SPX is back below the key short-term resistance line and the 50 day EMA and SMA. We are back on watch for the EMA 20 (orange dotted) as we were last week when it was tested and held. The bounce labors on, but the bulls sure are having issues. What a grind.
Notably, 3 of the 4 vehicles I chose to be long were green today. Not sure what that means, but some broader measures of the market were down less than the 3 headlining Amigos SPX, NDX and Dow. Bottom Line: The bounce has not failed yet but it is not inspiring confidence either and I for one did not expect my SPY short to be profitable. It is there to hopefully be a winner a few weeks from now, not now. We’ll see.
As for the gold sector, I have to own the fact that I have had cautious tones and a cautious attitude while the plucky gold miners continue to show strength. I’ll continue to go with that because I know that if this is real, as I think it may well be, there is going to be plenty of time to bulk up positioning. But I have never been one to ride momentum against a potential CoT turning point (see discussion below) and a well-hyped industry event like PDAC (Prospectors and Developers Association of Canada), which begins on Sunday.
So my tack continues to be one of holding the 2 (and sometimes 3) Amigos, PG.TO and KLDX and trading the sector in-week. This has been working well but I want to clear the current risk situation before I become more of a trend rider, which is the preferred mode for me, anyway. So I buy and sell individual items (from the list on the last page of NFTRH reports) that pull back or consolidate in-week for as long as the sector remains aloft in its current risk mode. That includes GDX on occasion as well, as this is the vehicle I’d like to build a good position in eventually due to my general approval of its senior miner and royalty holdings.
As for its technicals, weekly GDX is at the channel top just like HUI. The volume shows the thrust that goes well with our fundamental theme that has been improving by leaps and bounds over the last couple of months. The volume shows conviction and along with the funda, is a reason I think this may be a launch as opposed to another ill-fated gold bug rally.
Take a look at the bottoming pattern that formed mid-2013 to mid-2014. It had poor relative volume on its right side when it should have broken upward but failed. Of course, all we needed to do was look at the ‘Ukraine/Russia’ and ‘Ebola’ headlines of the time to know that thing was a dud, a suck-in and should not have broken upward.
The current situation has volume and what’s more, it has real fundamentals, not the stuff that promoters pumped all through the bear market. In 2014 MACD went positive but the lack of volume was a ‘tell’ that it would roll over. MACD is currently going positive and the key here would be if GDX can show strength by using the EMA 55 (currently 16.75 and starting to turn up) as support. That would also be around a 38% Fib retrace from current levels.

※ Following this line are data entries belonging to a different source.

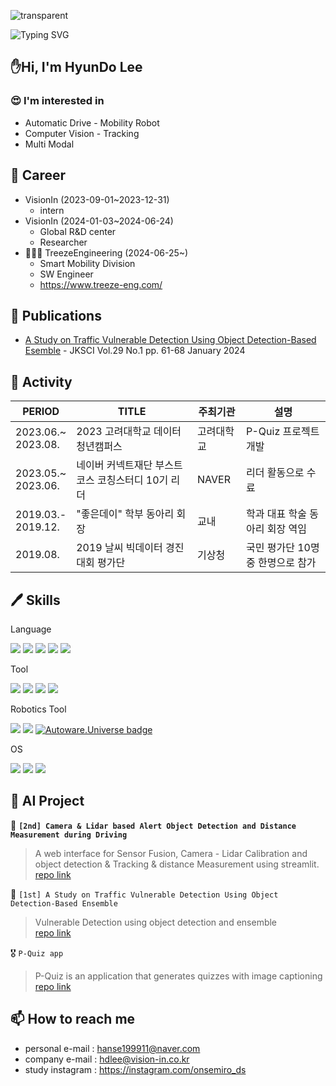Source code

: ![transparent](https://capsule-render.vercel.app/api?type=transparent&fontColor=2c2ff5&text=hyundo's%20AI%20Story&height=150&fontSize=60&desc=AutoDrive%20SLAM%20computervision&descAlignY=75&descAlign=60)

![Typing SVG](https://readme-typing-svg.demolab.com/?lines=Auto+drive+|+computer+vision;Mobility+Robot+|+Tracking)

## ✋Hi, I'm HyunDo Lee
### 😍 I'm interested in
  - Automatic Drive - Mobility Robot
  - Computer Vision - Tracking
  - Multi Modal

## 💼 Career
- VisionIn (2023-09-01~2023-12-31)
  - intern 
- VisionIn (2024-01-03~2024-06-24)
  - Global R&D center
  - Researcher
- 🧑🏻‍💻 TreezeEngineering (2024-06-25~)
  - Smart Mobility Division
  - SW Engineer
  - https://www.treeze-eng.com/

## 📝 Publications
- [A Study on Traffic Vulnerable Detection Using Object Detection-Based Esemble](http://www.ibookkorea.net/Viewer/KSCI_29_01) - JKSCI Vol.29 No.1 pp. 61-68 January 2024

## 🏅 Activity
|PERIOD|TITLE|주최기관|설명|
|---|---|---|---|
|2023.06.~<br>2023.08.|2023 고려대학교 데이터청년캠퍼스|고려대학교|P-Quiz 프로젝트 개발|
|2023.05.~<br>2023.06.|네이버 커넥트재단 부스트코스 코칭스터디 10기 리더|NAVER|리더 활동으로 수료|
|2019.03.-<br>2019.12.|"좋은데이" 학부 동아리 회장|교내|학과 대표 학술 동아리 회장 역임|
|2019.08.|2019 날씨 빅데이터 경진대회 평가단|기상청|국민 평가단 10명중 한명으로 참가|

## 🖊️ Skills

Language

<img src="https://img.shields.io/badge/-C++-000000?style=C++&logo=c%2B%2B&logoColor=white"> <img src="https://img.shields.io/badge/Python-3776AB?style=flat&logo=Python&logoColor=white"/> <img src="https://img.shields.io/badge/Dart-0175C2?style=flat&logo=dart&logoColor=white"/> <img src="https://img.shields.io/badge/R-276DC3?style=flat&logo=R&logoColor=white"/> <img src="https://img.shields.io/badge/flutter-02569B?style=flat&logo=flutter&logoColor=white"> 

Tool

<img src="https://img.shields.io/badge/Docker-2496ED?style=flat&logo=Docker&logoColor=white"/>  <img src="https://img.shields.io/badge/Jupyter-F37626?style=flat&logo=Jupyter&logoColor=white"/> <img src="https://img.shields.io/badge/Visual Studio Code-007ACC?style=flat&logo=Visual Studio Code&logoColor=white"/> <img src="https://img.shields.io/badge/Visual Studio-5C2D91?style=flat&logo=Visual Studio&logoColor=white"/>

Robotics Tool

<img src="https://img.shields.io/badge/ros-noetic?style=flat&logo=ros&logoColor=black"/> <img src="https://img.shields.io/badge/ros2-foxy?style=flat&logo=ros&logoColor=black"/> [![Autoware.Universe badge](https://img.shields.io/badge/Autoware-Universe-blue.svg)](https://www.autoware.Universe)

OS

<img src="https://img.shields.io/badge/mac%20os-000000?style=flat&logo=apple&logoColor=white"/> <img src="https://img.shields.io/badge/linux-FCC624?style=flat&logo=linux&logoColor=black"> <img src="https://img.shields.io/badge/Windows-0078D4?style=flat&logo=Windows&logoColor=black"> 

## 📒 AI Project
🥈 **`[2nd] Camera & Lidar based Alert Object Detection and Distance Measurement during Driving`**
> A web interface for Sensor Fusion, Camera - Lidar Calibration and object detection & Tracking & distance Measurement using streamlit.\
> [repo link](https://github.com/onsemiro11/-Camera-and-Lidar-based-Alert-Object-Detection-and-Distance-Measurement-during-Driving)

🥇 `[1st] A Study on Traffic Vulnerable Detection Using Object Detection-Based Ensemble`
> Vulnerable Detection using object detection and ensemble\
> [repo link](https://github.com/onsemiro11/A-Study-on-Traffic-Vulnerable-Detection-Using-Object-Detection-Based-Ensemble/tree/main)

🎖️ `P-Quiz app`
> P-Quiz is an application that generates quizzes with image captioning\
> [repo link](https://github.com/onsemiro11/P-Quiz_APP_image_captioning)

## 📫 How to reach me
- personal e-mail : hanse199911@naver.com
- company e-mail : hdlee@vision-in.co.kr
- study instagram : https://instagram.com/onsemiro_ds
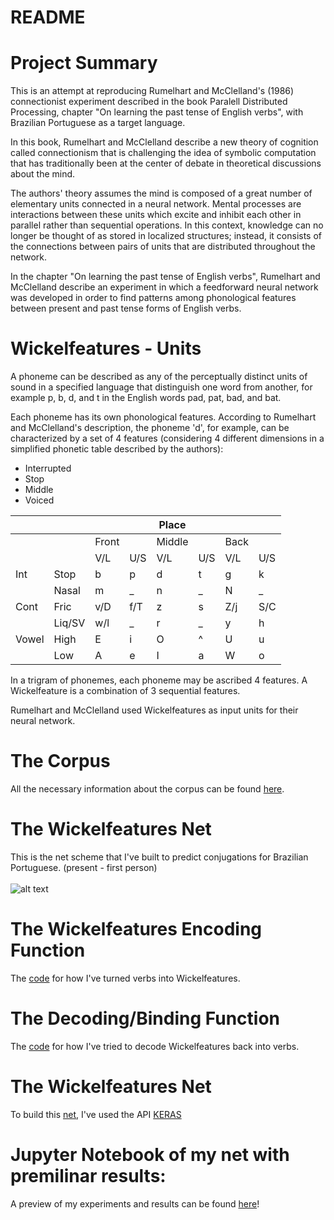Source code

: # README

# Project Summary

This is an attempt at reproducing Rumelhart and McClelland's (1986) connectionist experiment described  in the book Paralell Distributed Processing, chapter "On learning the past tense of English verbs", with Brazilian Portuguese as a target language.

In this book, Rumelhart and McClelland describe a new theory of cognition called connectionism that is challenging the idea of symbolic computation that has traditionally been at the center of debate in theoretical discussions about the mind.

The authors' theory assumes the mind is composed of a great number of elementary units connected in a neural network. Mental processes are interactions between these units which excite and inhibit each other in parallel rather than sequential operations. In this context, knowledge can no longer be thought of as stored in localized structures; instead, it consists of the connections between pairs of units that are distributed throughout the network.

In the chapter "On learning the past tense of English verbs", Rumelhart and McClelland describe an experiment in which a feedforward neural network was developed in order to find patterns among phonological features between present and past tense forms of English verbs.

# Wickelfeatures - Units

A phoneme can be described as any of the perceptually distinct units of sound in a specified language that distinguish one word from another, for example p, b, d, and t in the English words pad, pat, bad, and bat.

Each phoneme has its own phonological features. According to Rumelhart and McClelland's description, the phoneme 'd', for example, can be characterized by a set of 4 features (considering 4 different dimensions in a simplified phonetic table described by the authors):  

  - Interrupted
  - Stop
  - Middle
  - Voiced

|       |        |       |     | Place  |     |      |     |
|-------|--------|-------|-----|--------|-----|------|-----|
|       |        | Front |     | Middle |     | Back |     |
|       |        | V/L   | U/S | V/L    | U/S | V/L  | U/S |
| Int   | Stop   | b     | p   | d      | t   | g    | k   |
|       | Nasal  | m     | _   | n      | _   | N    | _   |
| Cont  | Fric   | v/D   | f/T | z      | s   | Z/j  | S/C |
|       | Liq/SV | w/l   | _   | r      | _   | y    | h   |
| Vowel | High   | E     | i   | O      | ^   | U    | u   |
|       | Low    | A     | e   | I      | a   | W    | o   |


In a trigram of phonemes, each phoneme may be ascribed 4 features. A Wickelfeature is a combination of 3 sequential features.

Rumelhart and McClelland used Wickelfeatures as input units for their neural network.

# The Corpus

All the necessary information about the corpus can be found [here](https://github.com/beatrizalbiero/MsResearch/tree/master/WickelfeaturesProject/Corpus).

# The Wickelfeatures Net

This is the net scheme that I've built to predict conjugations for Brazilian Portuguese. (present - first person)
<br/><br/>
![alt text](https://user-images.githubusercontent.com/31517216/32189712-ba7451a0-bd92-11e7-92fa-b332c58cc962.png)

# The Wickelfeatures Encoding Function

The [code](https://github.com/beatrizalbiero/MsResearch/blob/master/Project/coding_function.py) for how I've turned verbs into Wickelfeatures.

# The Decoding/Binding Function

The [code](https://github.com/beatrizalbiero/MsResearch/blob/master/Project/decoding2.py) for how I've tried to decode Wickelfeatures back into verbs.

# The Wickelfeatures Net

To build this [net](https://github.com/beatrizalbiero/MsResearch/blob/master/Project/network.py), I've used the API [KERAS](https://keras.io/)



# Jupyter Notebook of my net with premilinar results:

A preview of my experiments and results can be found [here](https://github.com/beatrizalbiero/MsResearch/blob/master/Project/Network.ipynb)!
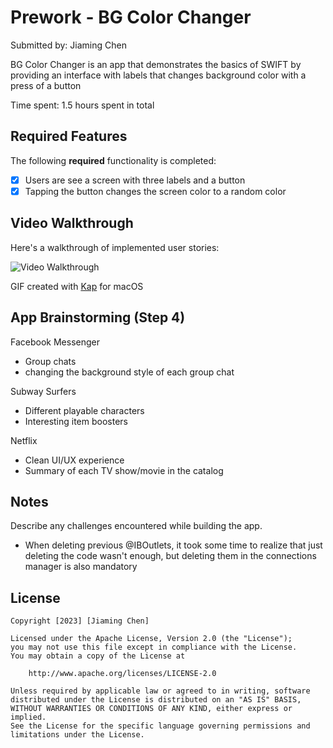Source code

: # Prework - BG Color Changer

Submitted by: Jiaming Chen

BG Color Changer is an app that demonstrates the basics of SWIFT by providing an interface with labels that changes background color with a press of a button

Time spent: 1.5 hours spent in total

## Required Features

The following **required** functionality is completed:

- [x] Users are see a screen with three labels and a button
- [x] Tapping the button changes the screen color to a random color
 
## Video Walkthrough

Here's a walkthrough of implemented user stories:

<img src='https://i.imgur.com/LNKkeDu.gif' title='Video Walkthrough' width='' alt='Video Walkthrough' />


GIF created with [Kap](https://getkap.co/) for macOS


## App Brainstorming (Step 4)
Facebook Messenger
- Group chats 
- changing the background style of each group chat

Subway Surfers 
- Different playable characters 
- Interesting item boosters 

Netflix 
- Clean UI/UX experience 
- Summary of each TV show/movie in the catalog

## Notes

Describe any challenges encountered while building the app.

- When deleting previous @IBOutlets, it took some time to realize that just deleting the code wasn't enough, but deleting them in the connections manager is also mandatory

## License

    Copyright [2023] [Jiaming Chen]

    Licensed under the Apache License, Version 2.0 (the "License");
    you may not use this file except in compliance with the License.
    You may obtain a copy of the License at

        http://www.apache.org/licenses/LICENSE-2.0

    Unless required by applicable law or agreed to in writing, software
    distributed under the License is distributed on an "AS IS" BASIS,
    WITHOUT WARRANTIES OR CONDITIONS OF ANY KIND, either express or implied.
    See the License for the specific language governing permissions and
    limitations under the License.
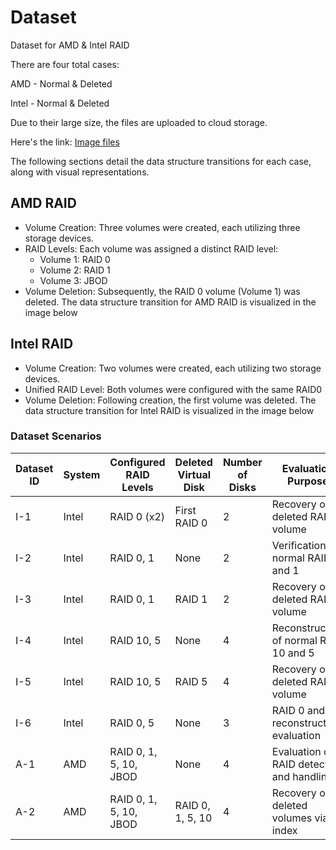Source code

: # Dataset

Dataset for AMD & Intel RAID

There are four total cases:

AMD - Normal & Deleted

Intel - Normal & Deleted

Due to their large size, the files are uploaded to cloud storage.

Here's the link: [Image files](https://drive.google.com/drive/folders/1HN7gZ99xrn05FYJwakcVAFjw2Wbtg18X?usp=sharing)

The following sections detail the data structure transitions for each case, along with visual representations.

## AMD RAID

- Volume Creation: Three volumes were created, each utilizing three storage devices.
- RAID Levels: Each volume was assigned a distinct RAID level:
    - Volume 1: RAID 0
    - Volume 2: RAID 1
    - Volume 3: JBOD
- Volume Deletion: Subsequently, the RAID 0 volume (Volume 1) was deleted.
The data structure transition for AMD RAID is visualized in the image below

## Intel RAID

- Volume Creation: Two volumes were created, each utilizing two storage devices.
- Unified RAID Level: Both volumes were configured with the same RAID0
- Volume Deletion: Following creation, the first volume was deleted.
The data structure transition for Intel RAID is visualized in the image below

### Dataset Scenarios

| Dataset ID | System | Configured RAID Levels   | Deleted Virtual Disk   | Number of Disks | Evaluation Purpose                         |
|------------|--------|---------------------------|-------------------------|------------------|---------------------------------------------|
| I-1        | Intel  | RAID 0 (x2)               | First RAID 0            | 2                | Recovery of deleted RAID 0 volume          |
| I-2        | Intel  | RAID 0, 1                 | None                    | 2                | Verification of normal RAID 0 and 1        |
| I-3        | Intel  | RAID 0, 1                 | RAID 1                  | 2                | Recovery of deleted RAID 1 volume          |
| I-4        | Intel  | RAID 10, 5                | None                    | 4                | Reconstruction of normal RAID 10 and 5     |
| I-5        | Intel  | RAID 10, 5                | RAID 5                  | 4                | Recovery of deleted RAID 5 volume          |
| I-6        | Intel  | RAID 0, 5                 | None                    | 3                | RAID 0 and 5 reconstruction evaluation      |
| A-1        | AMD    | RAID 0, 1, 5, 10, JBOD    | None                    | 4                | Evaluation of RAID detection and handling  |
| A-2        | AMD    | RAID 0, 1, 5, 10, JBOD    | RAID 0, 1, 5, 10        | 4                | Recovery of deleted volumes via index      |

The point is that yes, I for one remain in trading mode, but I am waiting for new information that would bring me out of that mode. That could be a break up and out of the channel or preferably, if not more likely, a pullback that holds key support in a sign of strength, only Fibbing 38%.
Meanwhile, everything is status unchanged from recent analysis.
As for the CoT, I wanted to clarify something based on a question that a subscriber asked about the implication in my work that the Commercial traders are the smart money. First of all, “smart” and “dumb” are really just market lingo for who is positioned correctly at turning points and who is not. But it is the trends we are interested in for longer periods than the points at which those trends might terminate.
A Large Speculator who is net long all through a rally has been right for the trend. And a Commercial Hedger has been wrong, often on purpose, which is what hedging is. So we should not emotionalize the process. We want to be long with the speculators and against the Commercials after a turning point to bullish in the gold market and then go with the Commercials after an inflection point to a bearish trend.
If I have not confused you enough, let me see if I can finish the job. The graphic shows a bearish trend in CoT Commercials (red arrow) = be bullish (right along with the Specs pressing the long side). Bullish trend in CoT Commercials (green arrow) = be out of the market (or at least realize CoT has not completed its trend to a favorable setup). Get bearish or bullish in the transition zones. As the right side of the graph shows, gold has entered a potential transition zone to a bearish setup.
Now, I am not a ‘gold trader’, whatever that is. I am a gold holder and a miner trader and hopefully, investor for an extended period. But the above is a general blue print on when to get bullish and/or bearish by the CoT’s signals. This is one indicator and does not exist in a vacuum and as often noted, is not a timer to the week. It is a risk vs. reward barometer. At this time it is setting up for a turn to negative for gold.
Here we recall the long-term analysis in NFTRH 384 that I for one found very interesting. As with the GDX chart analysis above, I am looking for signs of strength relative to what went on through the last few years of bear market activity. i.e. I want to see if bull market rules replace bear market rules.